It is normal to feel sad, numb or angry following a loss. However, as time passes, these emotions should become less intense as you accept the loss and start to move forward. If you are not feeling better over time, or your grief is getting worse, it may be a sign that your grief has developed into a more serious problem. The sadness of a major loss never goes away completely, but it should not remain central. If the pain of the loss is so constant and severe that it keeps you from resuming your life, you may be suffering from ‘complicated grief.’
Grieving the death of a loved one takes a minimum of a year as you need to work through the anniversary of the loss and learn how to survive and hopefully manage the times, such as birthdays, holiday and Christmas, when the loss is felt particularly poignantly. Even then there will be days, even years later, when waves of sadness come. Usually these become less significant, easier to bear and quicker to pass as time passes by. A similar journey is made if the loss is of employment. In this situation reminders may come when meeting ex-colleagues either socially or in the course of new employment.
It may seem strange but loss due to divorce may be harder to cope with than loss due to death. Death at least is final. There is no going back. All that remains are memories. After divorce though, the one lost is still around. They intrude into your life possibly bringing regret and a glimmer of hope that there may be a chance of healing the hurts and rekindling the relationship. But are the feelings reciprocated? The uncertainty hinders the progress of bereavement and the development of a new life with new relationships and new possibilities. The intrusion may be distressing if there is still unresolved business about child access or the sharing of possessions. Such dealings can go on for years so the emotional divorce baggage must be borne for possibly many years.

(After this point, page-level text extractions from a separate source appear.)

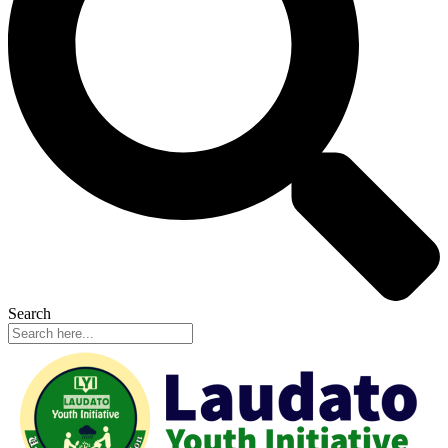
Search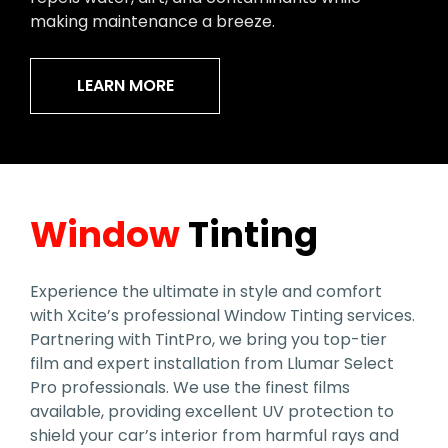
making maintenance a breeze.
LEARN MORE
Window
Tinting
Experience the ultimate in style and comfort
with Xcite’s professional Window Tinting services.
Partnering with TintPro, we bring you top-tier
film and expert installation from Llumar Select
Pro professionals. We use the finest films
available, providing excellent UV protection to
shield your car’s interior from harmful rays and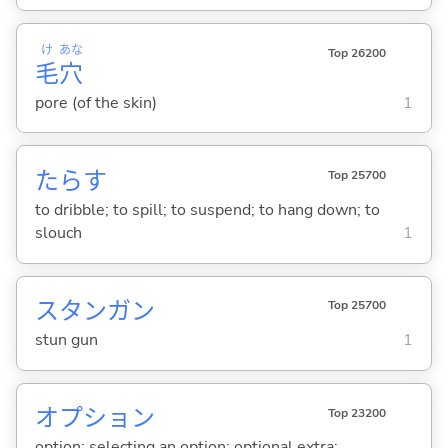
け
あな
Top 26200
毛
穴
pore (of the skin)
1
たら
す
Top 25700
to dribble; to spill; to suspend; to hang down; to
slouch
1
スタンガン
Top 25700
stun gun
1
オプション
Top 23200
option; selecting an option; optional extra;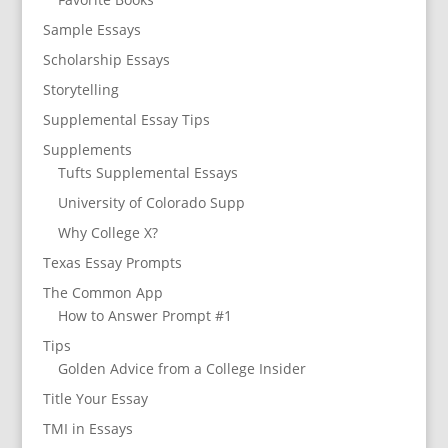
Sample Essays
Scholarship Essays
Storytelling
Supplemental Essay Tips
Supplements
Tufts Supplemental Essays
University of Colorado Supp
Why College X?
Texas Essay Prompts
The Common App
How to Answer Prompt #1
Tips
Golden Advice from a College Insider
Title Your Essay
TMI in Essays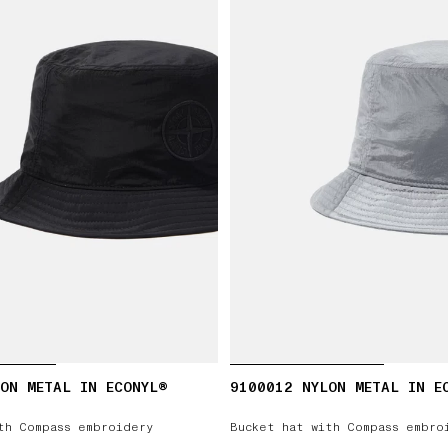
ON METAL IN ECONYL®
9100012 NYLON METAL IN E
th Compass embroidery
Bucket hat with Compass embro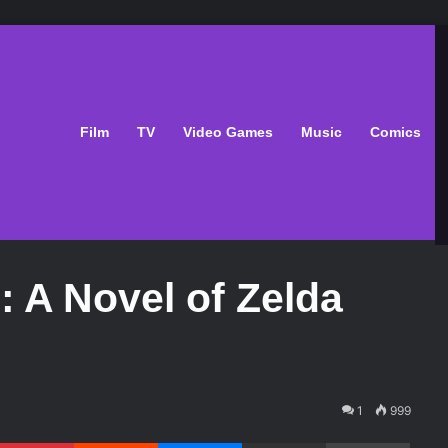
Film
TV
Video Games
Music
Comics
: A Novel of Zelda
1
999
Pinterest
Reddit
Messenger
Share via Email
Print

Such prolonged grief is sometimes referred to as complicated grief while some reserve the latter phrase to describe the situation in which the sufferer is stuck in an intense state of mourning. You may have trouble accepting the death, divorce, loss of job etc. long after it has occurred or be so preoccupied with the loss that it disrupts your daily routine and undermines your relationships and other aspects of your life. Symptoms of complicated grief may include persistence, perhaps for many years, of intense yearning for the deceased, perhaps including the creation of a shrine, denial of the death or sense of disbelief, searching for the person in familiar places or avoiding things that remind you of your loved one, extreme anger or bitterness over the loss and feeling that life is empty or meaningless. Sometimes this experience is a habit and a comfort zone so it is possible by determined self-discipline to change. More usually, intensive support and counselling are required. If you think you may be in this situation you should discuss this with your doctor or other mental health adviser.
Occasionally, the loss can be rejected right from the beginning so it is a ‘complicated grief’ before it has hardly started. For example: Ken worked in the city for 20 years. He was on the 07.49 train every morning and returned on the 18.08. But then his company was taken over and he was made redundant. He was hurt, embarrassed and lost. He did not know what to do. He could not really believe it had happened. Each morning he left for the city on the 07.49 and returned on the 18.08. He spent the day walking round the city or in the library or museum. He lived off his redundancy pay. Many months later he was becoming overweight and was dressing slovenly and his sister became suspicious. She phoned him at the ‘office’ and then the truth was revealed. At last he could be helped.